With work-from-home a big thing now, and with average home prices over $1 million in some of Canada’s largest cities, thousands of Canadians are finding ample reason to abandon big metro areas.
Royal LePage research shows younger buyers are keen to swap big-city life for country living. Of those between 25 and 35 years of age, nearly half (47%) said they’d choose a small town or rural area.
It’s a scenario playing out across the country. And it’s fuelling major price gains in Canada’s recreational regions. Over the next year, rec properties are expected to rise 15% to an average price of $502,730, according to the latest forecast from Royal LePage.
That’s on top of the 16% jump in aggregate recreational property prices in 2020. Waterfront properties saw even greater price pressure, rising 9.8% to $813,385.
“From coast to coast, the line between primary residence and recreational property is blurring,” said Phil Soper, president and CEO of Royal LePage.
Soper says the trend began last year with the onset of the pandemic, which forced many to work from home indefinitely. He added that high demand and limited supply are now keeping pressure on prices.
“Life during the pandemic has made cottage country and country living more desirable than ever, in every part of Canada,” Soper said in a release.
Home vs. Cottage
There’s an important distinction between the two from a mortgage standpoint.
Regular homes used as four-season principal residences are known as “Type-A” properties in lending circles. They can be financed with standard terms and as little as a 5% down payment. (Note: default insurance is required for purchases with less than 20% equity).
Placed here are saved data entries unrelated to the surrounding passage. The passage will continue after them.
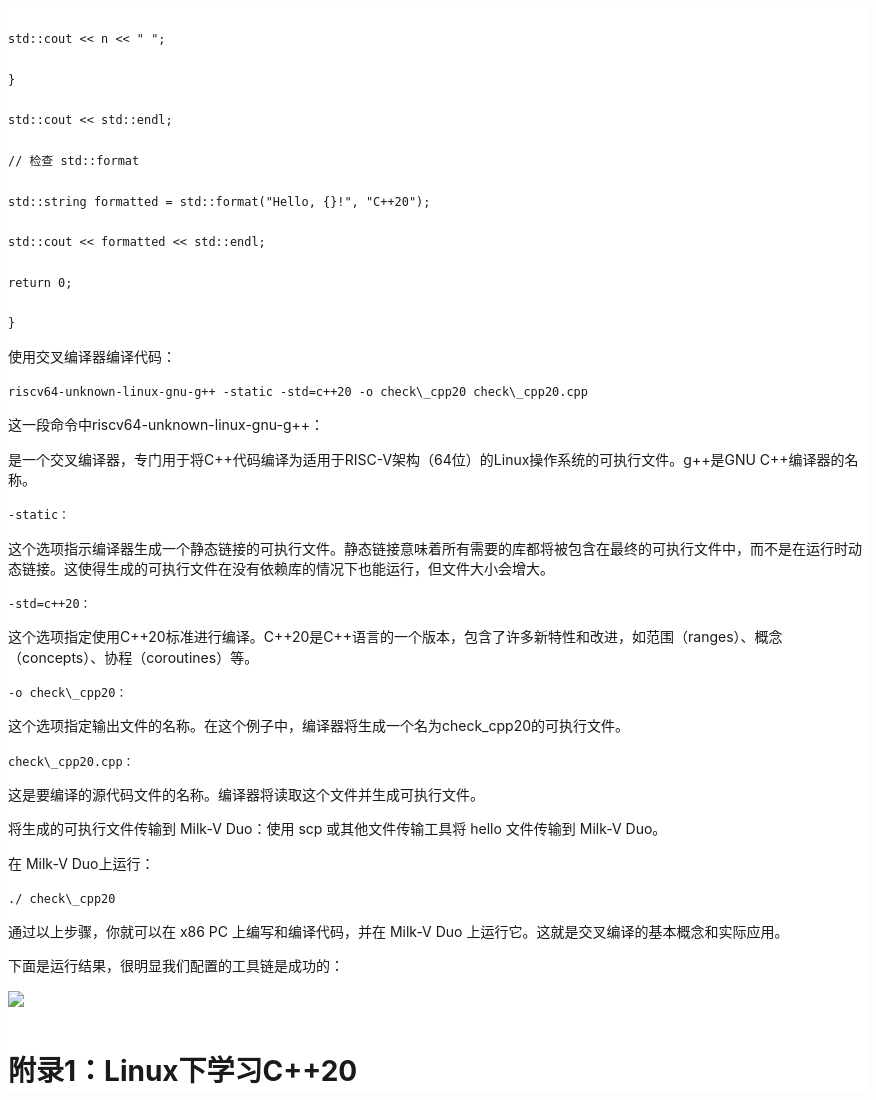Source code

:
 ```

std::cout << n << " ";

}

std::cout << std::endl;

// 检查 std::format

std::string formatted = std::format("Hello, {}!", "C++20");

std::cout << formatted << std::endl;

return 0;

}
```
使用交叉编译器编译代码：
```
riscv64-unknown-linux-gnu-g++ -static -std=c++20 -o check\_cpp20 check\_cpp20.cpp
```
这一段命令中riscv64-unknown-linux-gnu-g++：

是一个交叉编译器，专门用于将C++代码编译为适用于RISC-V架构（64位）的Linux操作系统的可执行文件。g++是GNU C++编译器的名称。
```
-static：
```
这个选项指示编译器生成一个静态链接的可执行文件。静态链接意味着所有需要的库都将被包含在最终的可执行文件中，而不是在运行时动态链接。这使得生成的可执行文件在没有依赖库的情况下也能运行，但文件大小会增大。
```
-std=c++20：
```
这个选项指定使用C++20标准进行编译。C++20是C++语言的一个版本，包含了许多新特性和改进，如范围（ranges）、概念（concepts）、协程（coroutines）等。
```
-o check\_cpp20：
```
这个选项指定输出文件的名称。在这个例子中，编译器将生成一个名为check\_cpp20的可执行文件。
```
check\_cpp20.cpp：
```
这是要编译的源代码文件的名称。编译器将读取这个文件并生成可执行文件。

将生成的可执行文件传输到 Milk-V Duo：使用 scp 或其他文件传输工具将 hello 文件传输到 Milk-V Duo。

在 Milk-V Duo上运行：
```
./ check\_cpp20
```
通过以上步骤，你就可以在 x86 PC 上编写和编译代码，并在 Milk-V Duo 上运行它。这就是交叉编译的基本概念和实际应用。

下面是运行结果，很明显我们配置的工具链是成功的：

![](../img/Aspose.Words.0275c6d0-8912-4bc6-8629-ef1592146076.048.png)

# **附录1：Linux下学习C++20**
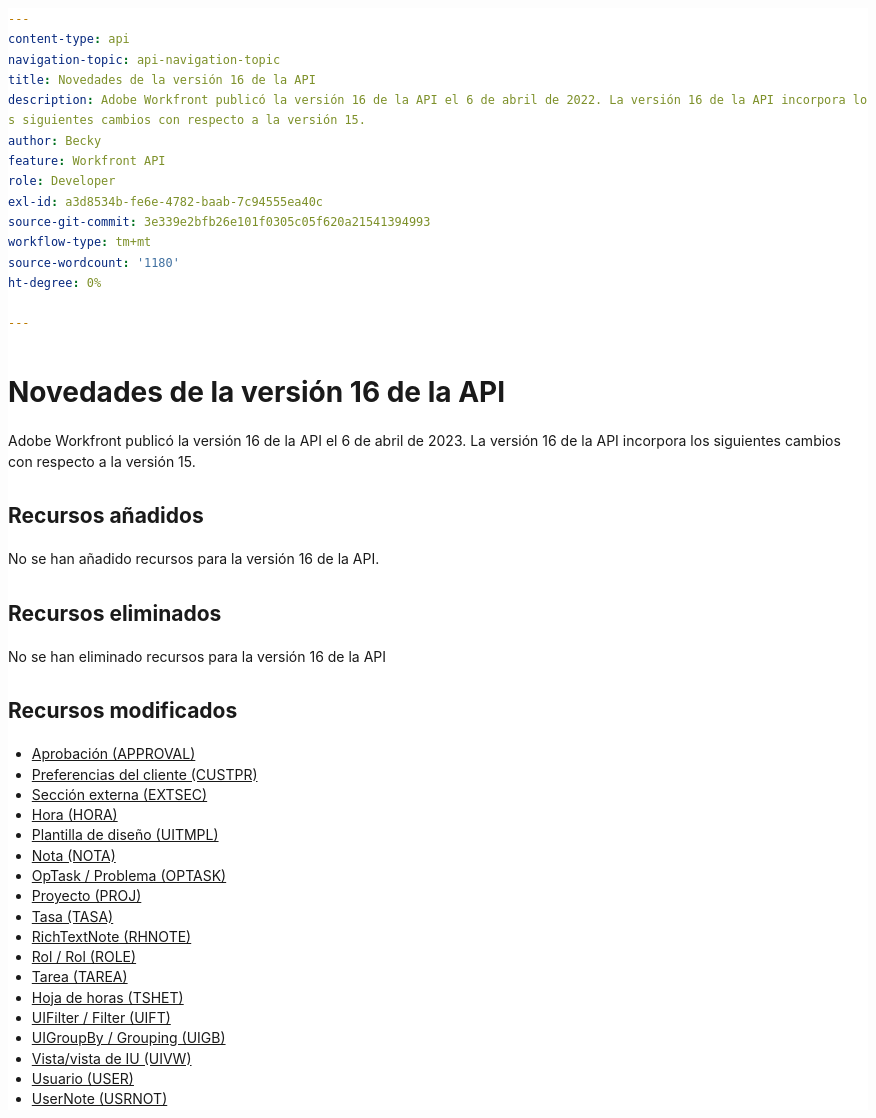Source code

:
 ```yaml
---
content-type: api
navigation-topic: api-navigation-topic
title: Novedades de la versión 16 de la API
description: Adobe Workfront publicó la versión 16 de la API el 6 de abril de 2022. La versión 16 de la API incorpora los siguientes cambios con respecto a la versión 15.
author: Becky
feature: Workfront API
role: Developer
exl-id: a3d8534b-fe6e-4782-baab-7c94555ea40c
source-git-commit: 3e339e2bfb26e101f0305c05f620a21541394993
workflow-type: tm+mt
source-wordcount: '1180'
ht-degree: 0%

---
```


# Novedades de la versión 16 de la API

Adobe Workfront publicó la versión 16 de la API el 6 de abril de 2023. La versión 16 de la API incorpora los siguientes cambios con respecto a la versión 15.

## Recursos añadidos

No se han añadido recursos para la versión 16 de la API.

## Recursos eliminados

No se han eliminado recursos para la versión 16 de la API

## Recursos modificados


* [Aprobación (APPROVAL)](#approval-approval)
* [Preferencias del cliente (CUSTPR)](#customerpreferences-custpr)
* [Sección externa (EXTSEC)](#externalsection-extsec)
* [Hora (HORA)](#hour-hour)
* [Plantilla de diseño (UITMPL)](#layouttemplate-uitmpl)
* [Nota (NOTA)](#note-note)
* [OpTask / Problema (OPTASK)](#note-note)
* [Proyecto (PROJ)](#project-proj)
* [Tasa (TASA)](#rate-rate)
* [RichTextNote (RHNOTE)](#richtextnote-rhnote)
* [Rol / Rol (ROLE)](#role--job-role-role)
* [Tarea (TAREA)](#task-task)
* [Hoja de horas (TSHET)](#timesheet-tshet)
* [UIFilter / Filter (UIFT)](#uifilter--filter-uift)
* [UIGroupBy / Grouping (UIGB)](#uigroupby--grouping-uigb)
* [Vista/vista de IU (UIVW)](#uiview--view-uivw)
* [Usuario (USER)](#user-user)
* [UserNote (USRNOT)](#usernote-usrnot)
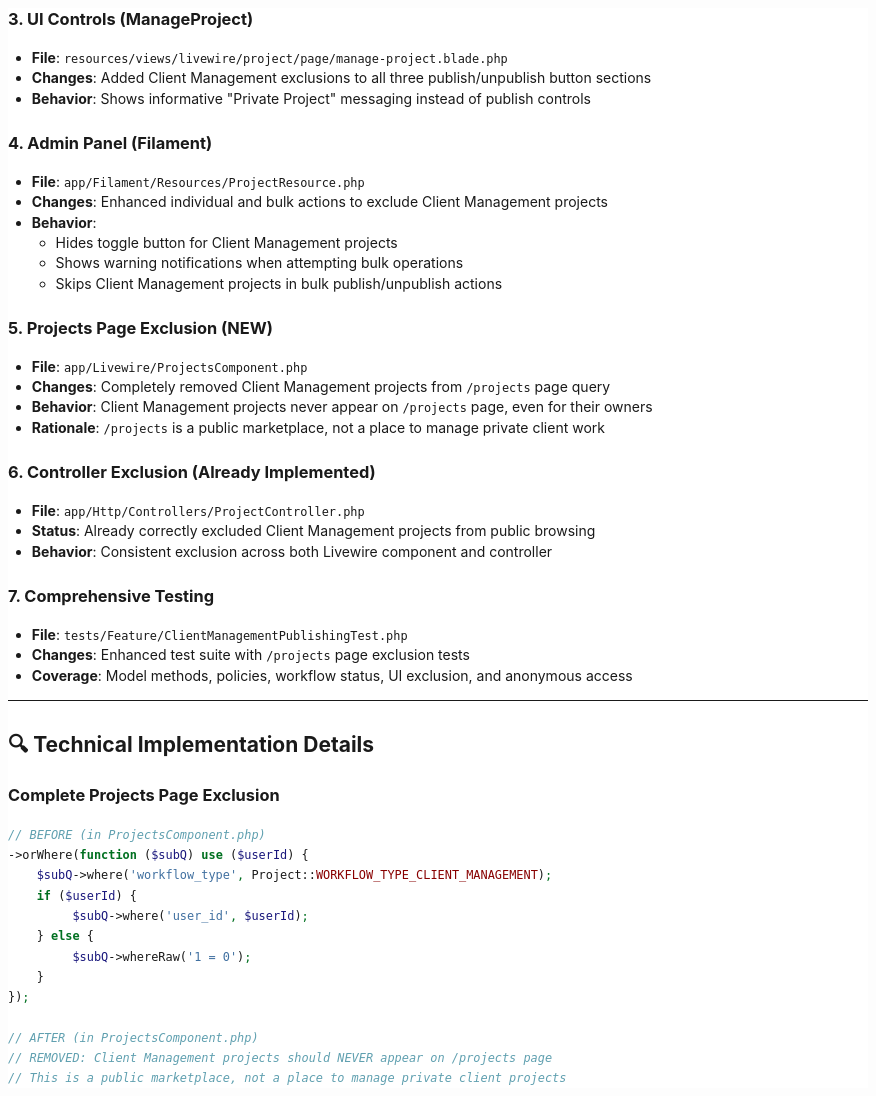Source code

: ### **3. UI Controls (ManageProject)**
- **File**: `resources/views/livewire/project/page/manage-project.blade.php`
- **Changes**: Added Client Management exclusions to all three publish/unpublish button sections
- **Behavior**: Shows informative "Private Project" messaging instead of publish controls

### **4. Admin Panel (Filament)**
- **File**: `app/Filament/Resources/ProjectResource.php`
- **Changes**: Enhanced individual and bulk actions to exclude Client Management projects
- **Behavior**: 
  - Hides toggle button for Client Management projects
  - Shows warning notifications when attempting bulk operations
  - Skips Client Management projects in bulk publish/unpublish actions

### **5. Projects Page Exclusion (NEW)**
- **File**: `app/Livewire/ProjectsComponent.php`
- **Changes**: Completely removed Client Management projects from `/projects` page query
- **Behavior**: Client Management projects never appear on `/projects` page, even for their owners
- **Rationale**: `/projects` is a public marketplace, not a place to manage private client work

### **6. Controller Exclusion (Already Implemented)**
- **File**: `app/Http/Controllers/ProjectController.php`
- **Status**: Already correctly excluded Client Management projects from public browsing
- **Behavior**: Consistent exclusion across both Livewire component and controller

### **7. Comprehensive Testing**
- **File**: `tests/Feature/ClientManagementPublishingTest.php`
- **Changes**: Enhanced test suite with `/projects` page exclusion tests
- **Coverage**: Model methods, policies, workflow status, UI exclusion, and anonymous access

---

## 🔍 Technical Implementation Details

### **Complete Projects Page Exclusion**
```php
// BEFORE (in ProjectsComponent.php)
->orWhere(function ($subQ) use ($userId) {
    $subQ->where('workflow_type', Project::WORKFLOW_TYPE_CLIENT_MANAGEMENT);
    if ($userId) {
         $subQ->where('user_id', $userId);
    } else {
         $subQ->whereRaw('1 = 0');
    }
});

// AFTER (in ProjectsComponent.php)
// REMOVED: Client Management projects should NEVER appear on /projects page
// This is a public marketplace, not a place to manage private client projects
```
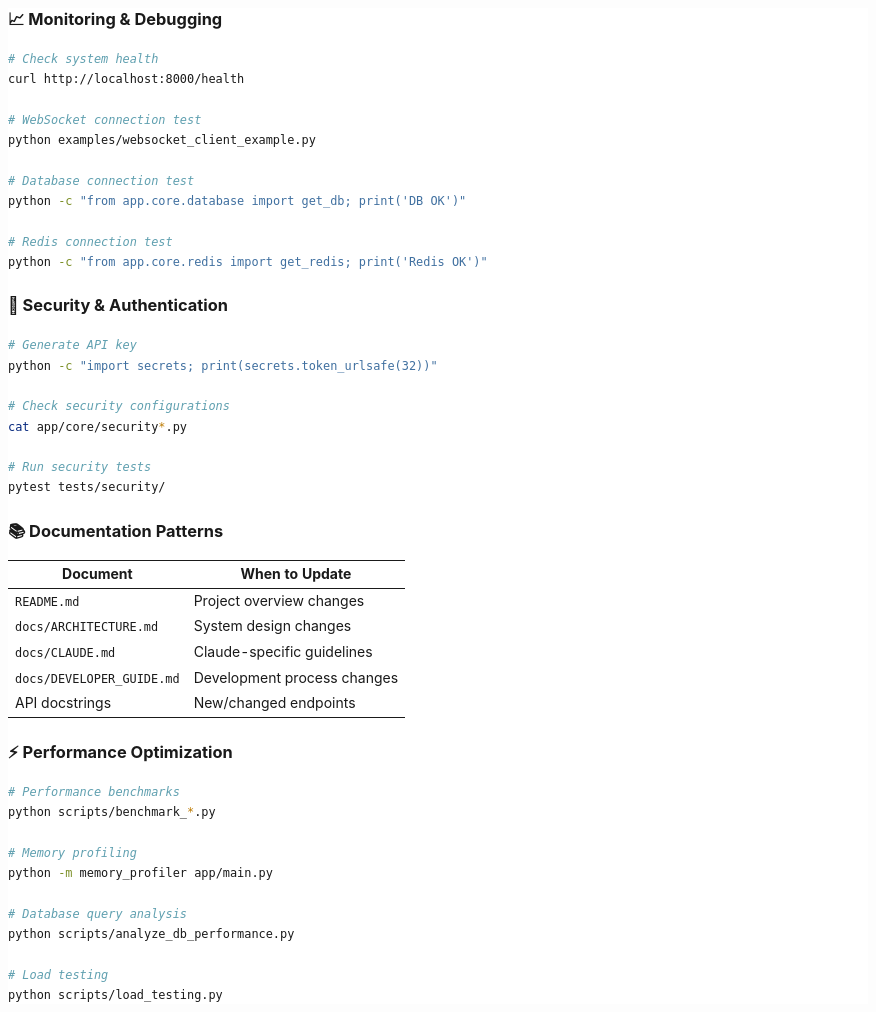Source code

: ### 📈 Monitoring & Debugging

```bash
# Check system health
curl http://localhost:8000/health

# WebSocket connection test
python examples/websocket_client_example.py

# Database connection test
python -c "from app.core.database import get_db; print('DB OK')"

# Redis connection test
python -c "from app.core.redis import get_redis; print('Redis OK')"
```

### 🔐 Security & Authentication

```bash
# Generate API key
python -c "import secrets; print(secrets.token_urlsafe(32))"

# Check security configurations
cat app/core/security*.py

# Run security tests
pytest tests/security/
```

### 📚 Documentation Patterns

| Document | When to Update |
|----------|----------------|
| `README.md` | Project overview changes |
| `docs/ARCHITECTURE.md` | System design changes |
| `docs/CLAUDE.md` | Claude-specific guidelines |
| `docs/DEVELOPER_GUIDE.md` | Development process changes |
| API docstrings | New/changed endpoints |

### ⚡ Performance Optimization

```bash
# Performance benchmarks
python scripts/benchmark_*.py

# Memory profiling
python -m memory_profiler app/main.py

# Database query analysis
python scripts/analyze_db_performance.py

# Load testing
python scripts/load_testing.py
```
On the other hand, some buyers are looking for a true recreational property. That can often mean a “cabin-style” property without:
- a full indoor kitchen and bathroom
- road access
- winter insulation
- running potable water
- a permanent heat source, and/or
- a fixed foundation extending below the frost line.
Limitations such as these would classify it as a “Type-B” property. That’s when financing gets more challenging.
Rates are based on a home value of $400,000
Here’s some of what you need to know when seeking a mortgage on a Type-B property:
- The minimum down payment is 10%
- Type-B mortgages are limited to $350,000. Above that, many require 20% down (some exceptions are possible)
- If you’re putting down less than 20%, the default insurance premium is more expensive than a regular home, up to 4.35% of the loan amount
- You likely won’t get the lowest rate on cottage financing. Expect to pay at least 0.10% to 0.20% more than the lowest comparable rate for non-vacation properties
- 25 years is the longest amortization you can get if you’re not putting down at least 20%
- Renting your property is generally not permitted under most vacation property financing programs. You’ll instead need investment property financing, which has its own limitations and slightly higher costs
- Some lenders allow HELOCs on Type-B properties (which afford you interest-only payments if desired), but you’ll need 20-35% equity depending on the lender
- If part of your down payment is a gift (from your parents, for example), you’ll need to put down 20%
The best source of info for type-B cottage financing is a mortgage broker who specializes in it. Google is a handy way to find such professionals. Just be sure to confirm the broker has closed more than a couple of cottage loans — because experience pays in this kind of lending.